(Dataset entries)

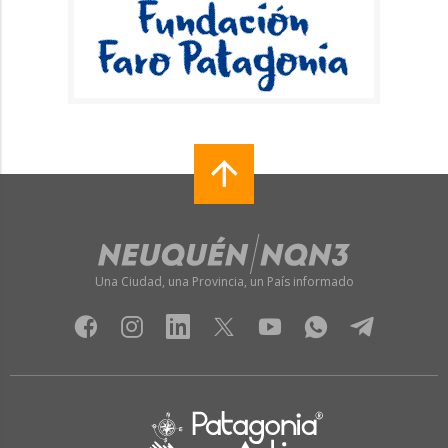
Una Ciudad, una Provincia, un País informado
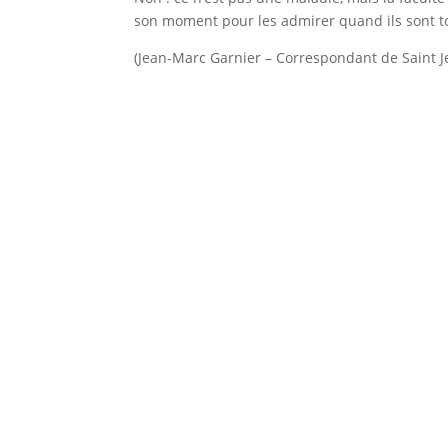
son moment pour les admirer quand ils sont to
(Jean-Marc Garnier – Correspondant de Saint Je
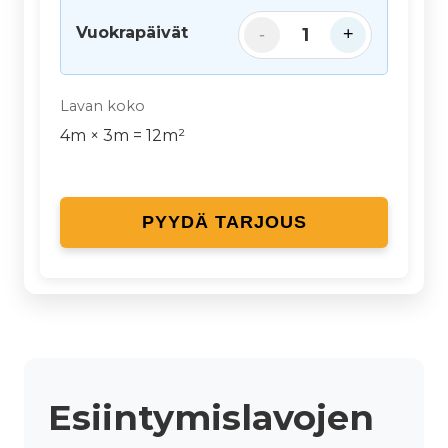
Vuokrapäivät
1
-
+
Lavan koko
4
m ×
3
m =
12
m²
PYYDÄ TARJOUS
Esiintymislavojen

WHAT THE TASK ASKS:
Please return the lines above exactly, with the pictures omitted.

RESULT BELOW:
Una Ciudad, una Provincia, un País informado
son moment pour les admirer quand ils sont to
(Jean-Marc Garnier – Correspondant de Saint Je
Vuokrapäivät
1
-
+
Lavan koko
4
m ×
3
m =
12
m²
PYYDÄ TARJOUS
Esiintymislavojen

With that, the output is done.